Ophthalmologists are perhaps unique in the UK in providing a casualty service distinct from the main accident and emergency department. This service is often “walk‐in” and “free at the point of delivery” so that the normal gate‐keeping mechanisms within the NHS are bypassed. Whether a walk‐in service is right or wrong remains a contentious issue and is closely linked with patient empowerment and the recent drive toward a patient‐centred health service. The need for an ophthalmic opinion is also fuelled by the general lack of specialist ophthalmic knowledge among general practitioners, casualty officers and other colleagues due to limitations in the undergraduate curriculum.

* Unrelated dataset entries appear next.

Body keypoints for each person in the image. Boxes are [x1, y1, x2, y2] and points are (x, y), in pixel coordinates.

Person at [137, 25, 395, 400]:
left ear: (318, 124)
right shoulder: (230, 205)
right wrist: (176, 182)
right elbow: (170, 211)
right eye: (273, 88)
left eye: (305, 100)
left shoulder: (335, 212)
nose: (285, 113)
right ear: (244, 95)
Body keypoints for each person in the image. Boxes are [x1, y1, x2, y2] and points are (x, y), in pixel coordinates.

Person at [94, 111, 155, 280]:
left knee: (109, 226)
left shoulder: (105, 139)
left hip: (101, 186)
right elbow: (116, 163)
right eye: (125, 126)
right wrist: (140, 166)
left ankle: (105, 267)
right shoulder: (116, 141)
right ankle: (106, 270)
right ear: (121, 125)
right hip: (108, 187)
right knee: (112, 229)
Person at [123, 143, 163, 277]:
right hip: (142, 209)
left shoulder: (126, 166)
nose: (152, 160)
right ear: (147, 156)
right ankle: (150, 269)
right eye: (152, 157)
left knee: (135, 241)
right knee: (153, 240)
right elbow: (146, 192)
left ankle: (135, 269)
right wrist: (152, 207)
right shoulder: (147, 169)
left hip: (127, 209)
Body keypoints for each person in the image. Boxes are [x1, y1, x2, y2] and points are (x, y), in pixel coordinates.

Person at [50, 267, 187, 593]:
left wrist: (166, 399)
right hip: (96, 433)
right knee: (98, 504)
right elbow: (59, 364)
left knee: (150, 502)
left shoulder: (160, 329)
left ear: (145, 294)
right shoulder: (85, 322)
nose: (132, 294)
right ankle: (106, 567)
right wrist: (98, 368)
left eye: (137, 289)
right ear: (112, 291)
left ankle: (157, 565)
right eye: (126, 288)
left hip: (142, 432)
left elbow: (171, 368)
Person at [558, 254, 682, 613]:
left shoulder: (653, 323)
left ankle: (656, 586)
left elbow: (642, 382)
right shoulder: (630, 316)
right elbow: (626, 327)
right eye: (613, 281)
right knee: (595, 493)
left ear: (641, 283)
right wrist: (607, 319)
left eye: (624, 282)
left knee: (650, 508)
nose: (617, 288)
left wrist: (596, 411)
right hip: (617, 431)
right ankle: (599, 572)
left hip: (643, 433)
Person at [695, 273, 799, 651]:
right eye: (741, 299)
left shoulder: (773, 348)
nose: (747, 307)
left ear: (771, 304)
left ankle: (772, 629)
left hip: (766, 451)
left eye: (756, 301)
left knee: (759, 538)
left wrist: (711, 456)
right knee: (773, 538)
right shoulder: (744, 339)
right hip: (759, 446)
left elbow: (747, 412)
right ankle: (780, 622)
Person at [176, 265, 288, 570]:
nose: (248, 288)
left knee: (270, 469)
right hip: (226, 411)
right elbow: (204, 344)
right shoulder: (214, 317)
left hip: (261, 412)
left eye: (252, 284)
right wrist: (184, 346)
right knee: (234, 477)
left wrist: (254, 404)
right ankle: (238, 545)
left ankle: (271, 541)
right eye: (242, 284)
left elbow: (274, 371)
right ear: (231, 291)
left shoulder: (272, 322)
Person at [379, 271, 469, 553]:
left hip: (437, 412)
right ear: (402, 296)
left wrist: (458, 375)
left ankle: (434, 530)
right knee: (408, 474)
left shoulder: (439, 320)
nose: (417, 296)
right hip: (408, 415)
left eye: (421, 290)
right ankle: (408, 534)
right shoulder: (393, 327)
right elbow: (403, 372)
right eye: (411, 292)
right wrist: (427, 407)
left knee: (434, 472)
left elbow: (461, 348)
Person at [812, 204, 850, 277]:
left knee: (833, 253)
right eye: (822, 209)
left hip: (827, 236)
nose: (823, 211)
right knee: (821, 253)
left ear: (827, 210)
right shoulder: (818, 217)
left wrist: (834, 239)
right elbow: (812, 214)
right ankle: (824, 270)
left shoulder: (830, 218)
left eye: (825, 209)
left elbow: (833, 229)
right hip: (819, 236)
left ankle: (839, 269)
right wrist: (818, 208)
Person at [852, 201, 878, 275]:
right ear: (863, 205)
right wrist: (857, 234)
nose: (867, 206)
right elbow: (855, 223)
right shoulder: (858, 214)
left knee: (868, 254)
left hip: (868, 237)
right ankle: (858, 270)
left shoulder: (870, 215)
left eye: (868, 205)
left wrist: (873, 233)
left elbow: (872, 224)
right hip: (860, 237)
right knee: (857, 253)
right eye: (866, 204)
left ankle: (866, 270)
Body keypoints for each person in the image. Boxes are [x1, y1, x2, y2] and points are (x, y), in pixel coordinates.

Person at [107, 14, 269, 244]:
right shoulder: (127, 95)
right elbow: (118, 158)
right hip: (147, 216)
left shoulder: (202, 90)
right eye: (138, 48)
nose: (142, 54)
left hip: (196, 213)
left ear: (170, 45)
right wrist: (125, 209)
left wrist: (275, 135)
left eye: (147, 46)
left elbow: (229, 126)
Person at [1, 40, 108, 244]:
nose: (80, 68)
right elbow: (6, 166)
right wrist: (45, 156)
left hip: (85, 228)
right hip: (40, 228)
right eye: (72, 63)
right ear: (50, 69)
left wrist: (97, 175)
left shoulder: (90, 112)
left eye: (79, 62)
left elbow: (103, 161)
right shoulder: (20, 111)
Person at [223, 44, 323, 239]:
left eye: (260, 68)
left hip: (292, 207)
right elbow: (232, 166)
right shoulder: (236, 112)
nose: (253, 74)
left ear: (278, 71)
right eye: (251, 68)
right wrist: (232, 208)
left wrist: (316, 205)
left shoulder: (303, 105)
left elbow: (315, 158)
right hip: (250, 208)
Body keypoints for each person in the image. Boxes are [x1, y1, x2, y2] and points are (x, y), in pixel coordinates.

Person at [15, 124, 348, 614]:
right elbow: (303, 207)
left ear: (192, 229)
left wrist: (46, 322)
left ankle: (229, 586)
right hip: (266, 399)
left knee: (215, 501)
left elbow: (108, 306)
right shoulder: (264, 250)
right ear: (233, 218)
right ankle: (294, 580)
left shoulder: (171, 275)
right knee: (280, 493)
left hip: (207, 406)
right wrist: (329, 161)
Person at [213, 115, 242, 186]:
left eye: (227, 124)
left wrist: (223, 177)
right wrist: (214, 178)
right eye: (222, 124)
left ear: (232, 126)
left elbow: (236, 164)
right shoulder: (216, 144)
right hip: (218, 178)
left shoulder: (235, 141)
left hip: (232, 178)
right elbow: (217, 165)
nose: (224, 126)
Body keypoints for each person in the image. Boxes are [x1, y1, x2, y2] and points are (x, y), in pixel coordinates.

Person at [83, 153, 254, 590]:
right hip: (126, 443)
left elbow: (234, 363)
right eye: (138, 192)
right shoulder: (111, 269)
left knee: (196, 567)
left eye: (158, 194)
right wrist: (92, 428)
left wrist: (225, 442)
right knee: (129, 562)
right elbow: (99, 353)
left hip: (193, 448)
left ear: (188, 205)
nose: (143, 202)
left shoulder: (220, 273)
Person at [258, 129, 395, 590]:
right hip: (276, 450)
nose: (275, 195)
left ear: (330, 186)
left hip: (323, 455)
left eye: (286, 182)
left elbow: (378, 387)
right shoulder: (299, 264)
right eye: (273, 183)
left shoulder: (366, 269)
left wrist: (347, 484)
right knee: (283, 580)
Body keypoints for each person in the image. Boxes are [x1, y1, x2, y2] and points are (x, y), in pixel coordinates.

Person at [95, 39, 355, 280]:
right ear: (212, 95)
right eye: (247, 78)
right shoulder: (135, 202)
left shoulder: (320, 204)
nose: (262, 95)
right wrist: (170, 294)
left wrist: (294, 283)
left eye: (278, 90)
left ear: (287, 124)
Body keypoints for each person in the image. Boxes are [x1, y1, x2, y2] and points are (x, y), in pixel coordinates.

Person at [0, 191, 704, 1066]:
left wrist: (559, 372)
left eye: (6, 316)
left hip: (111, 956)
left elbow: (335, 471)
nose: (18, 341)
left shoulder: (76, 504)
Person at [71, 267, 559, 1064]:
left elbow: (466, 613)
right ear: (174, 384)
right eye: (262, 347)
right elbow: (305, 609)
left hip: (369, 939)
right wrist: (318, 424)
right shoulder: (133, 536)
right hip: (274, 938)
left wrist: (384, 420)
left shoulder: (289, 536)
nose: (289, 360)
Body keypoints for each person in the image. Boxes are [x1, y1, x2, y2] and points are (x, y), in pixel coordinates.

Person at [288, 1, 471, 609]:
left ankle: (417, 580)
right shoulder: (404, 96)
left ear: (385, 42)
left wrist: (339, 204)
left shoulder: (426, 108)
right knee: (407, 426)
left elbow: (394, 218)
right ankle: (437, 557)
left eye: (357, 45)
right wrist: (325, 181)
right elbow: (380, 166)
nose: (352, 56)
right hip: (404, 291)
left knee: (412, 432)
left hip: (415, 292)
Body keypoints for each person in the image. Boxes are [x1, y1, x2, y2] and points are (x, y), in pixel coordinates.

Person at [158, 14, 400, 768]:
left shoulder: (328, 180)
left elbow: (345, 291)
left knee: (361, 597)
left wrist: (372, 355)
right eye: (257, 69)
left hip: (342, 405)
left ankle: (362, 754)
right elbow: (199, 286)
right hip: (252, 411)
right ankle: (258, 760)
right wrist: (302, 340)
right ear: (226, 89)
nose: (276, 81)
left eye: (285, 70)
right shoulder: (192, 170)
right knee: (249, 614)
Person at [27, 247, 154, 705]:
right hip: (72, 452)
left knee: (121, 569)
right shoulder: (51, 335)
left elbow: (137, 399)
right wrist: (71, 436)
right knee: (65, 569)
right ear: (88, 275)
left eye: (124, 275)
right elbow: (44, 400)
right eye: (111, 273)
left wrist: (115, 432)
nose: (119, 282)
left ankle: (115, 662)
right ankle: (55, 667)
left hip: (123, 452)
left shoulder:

The patience of both staff and fellow patients is often tested when such clients attend in an inappropriate and recurrent manner. It has been shown that increasing attendances are positively associated with older age, male gender and living locally, and inversely associated with being married.1 Additionally, psychiatric illness has been shown to be twice as frequent among frequent attenders than controls.2 To address this issue, appropriate hospital information systems and continuous departmental audit should be in place to allow early identification of such patients. Ophthalmology trainees should be competent in recognising common psychiatric syndromes, performing a mental state examination and be familiar with the Mental Health Act 1983 and associated law.3 In particular, a psychiatry liaison service is an expanding and invaluable resource4, and early referral will result in better meeting the true needs of the patient and more efficient utilisation of ophthalmic A&E units.